PSA velocity and PSA doubling time: You will recall earlier in this chapter we discussed the man whose PSA went from 1 to 3, as being perhaps more worrisome than a man with a PSA between 5 and 7 while being followed for a decade. Quoting from the National Cancer Institute, “Some evidence suggests that the rate of increase in a man’s PSA level may be helpful in predicting whether he has prostate cancer.”

Pro-PSA: There is quite a lot of work being done looking at these different inactive precursors of PSA, and there is some evidence that pro-PSA may be a better predictor, and hence a better screening methodology than PSA as we are using it today. This is not yet ready for “primetime” yet.

PCa3: This test is readily available for clinical use today, and has a place in our screening toolbox. PCa3 is a chemical produced in the prostate gland. In order to do the test, the physician must put a little pressure on the prostate while doing the digital rectal exam. This pushes a little prostate fluid into the urethra. The patient is then asked to urinate, and the first ounce or so of urine will contain that prostate fluid. This sample is then sent to a specialized lab capable of doing the test. If PCa3 is present in this urine sample, depending upon the degree, the risk of prostate cancer can be further elucidated. The nee for a biopsy can be refined depending upon the result of the PCa3.

One other approach that is receiving increased incidence we will mention only briefly here since this chapter is about PSA, but is being looked at as a screening tool for prostate cancer. This is not a blood test, but an imaging study. Prostate MRI with a powerful 3 tesla MRI machine has shown usefulness in imaging cancer with considerable accuracy within the prostate gland itself.

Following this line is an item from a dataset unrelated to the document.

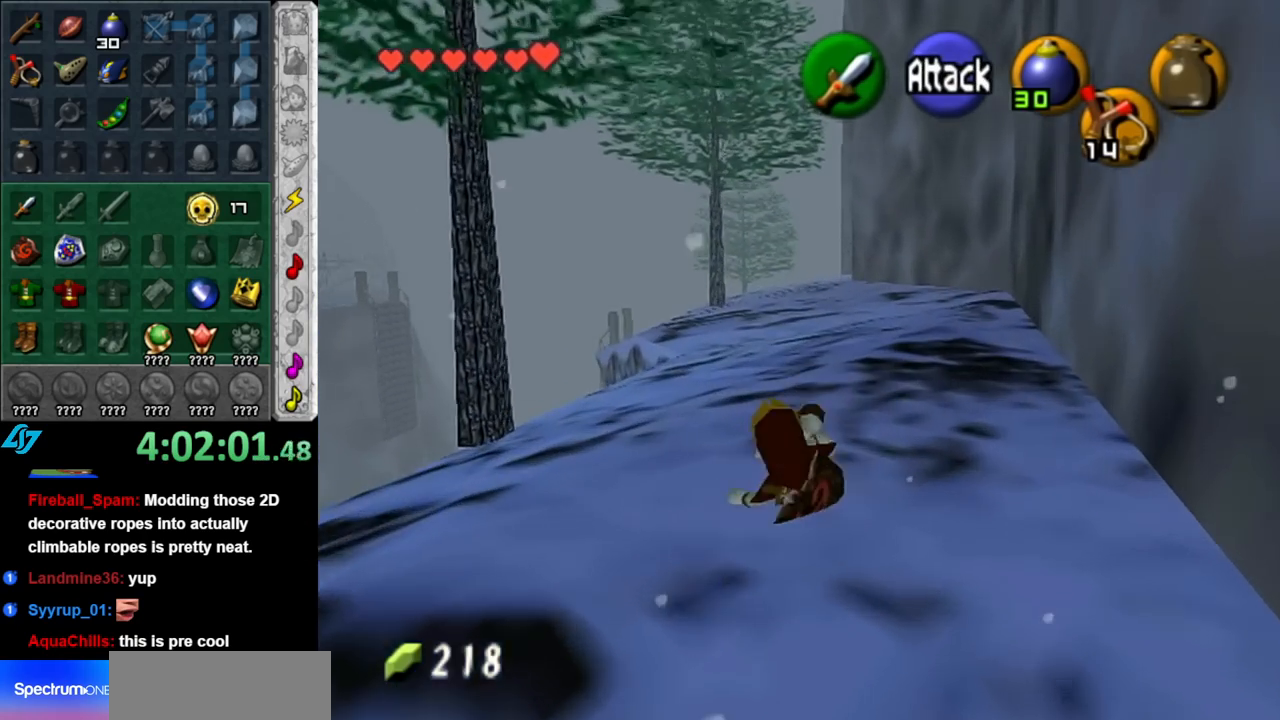
{"buttons": [], "left_stick": "up", "right_stick": "center", "events": [[333, "A", "down"], [500, "A", "up"]]}
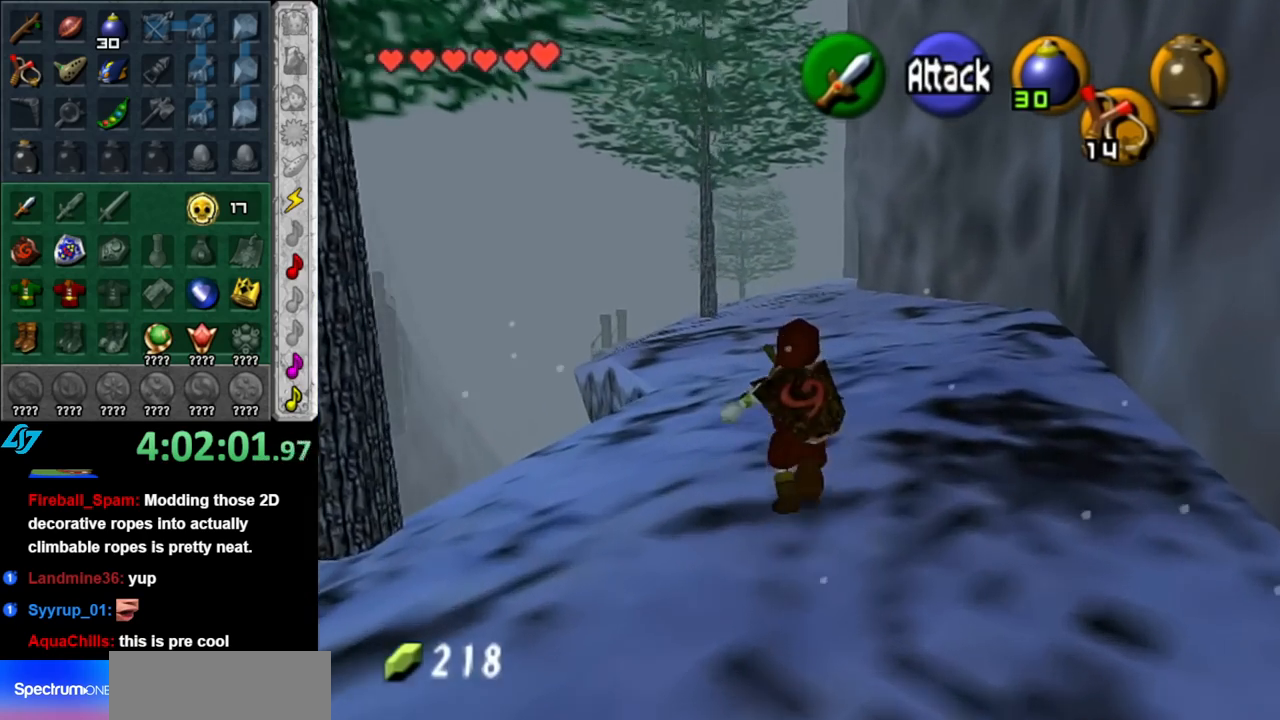
{"buttons": [], "left_stick": "up", "right_stick": "center", "events": []}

DEFINITIVELY DIAGNOSING PROSTATE CANCER:

As the science of prostate cancer diagnosis stands today, biopsy remains the only definitive way to make the diagnosis. There are a couple caveats here-a man with a PSA over 100 probably does not need a biopsy. A man who has on X-Ray definitive evidence of cancer in his bones, and a high PSA many not need a biopsy. However, this chapter is about screening, and especially screening in the man with no symptoms. In that man, biopsy of the prostate remains the final diagnostic test. The use of PSA and the other modalities mentioned above serve mostly to help the physician and the patient decide as to whether proceeding on to biopsy is indicated. We are trying to refine screening so that we will be able to avoid biopsy in many men because, as a result of screening tests, we can reasonably believe our patient does NOT have prostate cancer.

As is clear to all of you now, having read these pages, PSA remains an extremely valuable tool in our cancer screening toolbox. How it can be useful in the case of each individual patient remains just that, individual. With the information we hope you have gained in this chapter, you will hopefully be in a better position to understand the usefulness as well as the limitations of PSA screening. Hopefully the decision making process will be clearer to you as you have discussions with your physician regarding PSA screening for prostate cancer. For many of you, it will be quite simple. If for example, you are a healthy man between 50 and 70 years of age, and you already know that whether you have PCa matters to you so that you can make proper decisions, doing the test is a slam-dunk. This would include a wide swath of men. For some, it will not be so simple, and many factors will have to be considered prior to screening. We hope this chapter has helped.

Let’s go back to our patient described at the beginning of the blog: He is 55 years old, having no urinary symptoms and is in for his physical. His prostate exam is normal, but his PSA is slightly elevated at 4.5. Last year he did not have an exam, but two years ago it was 2.7. He is referred to a urologist and a discussion takes place regarding whether he should proceed to prostate gland biopsy. What should he do? What would you want to do it this was your data? Hopefully, you now have some parameters to help you make the decision in your own individual situation.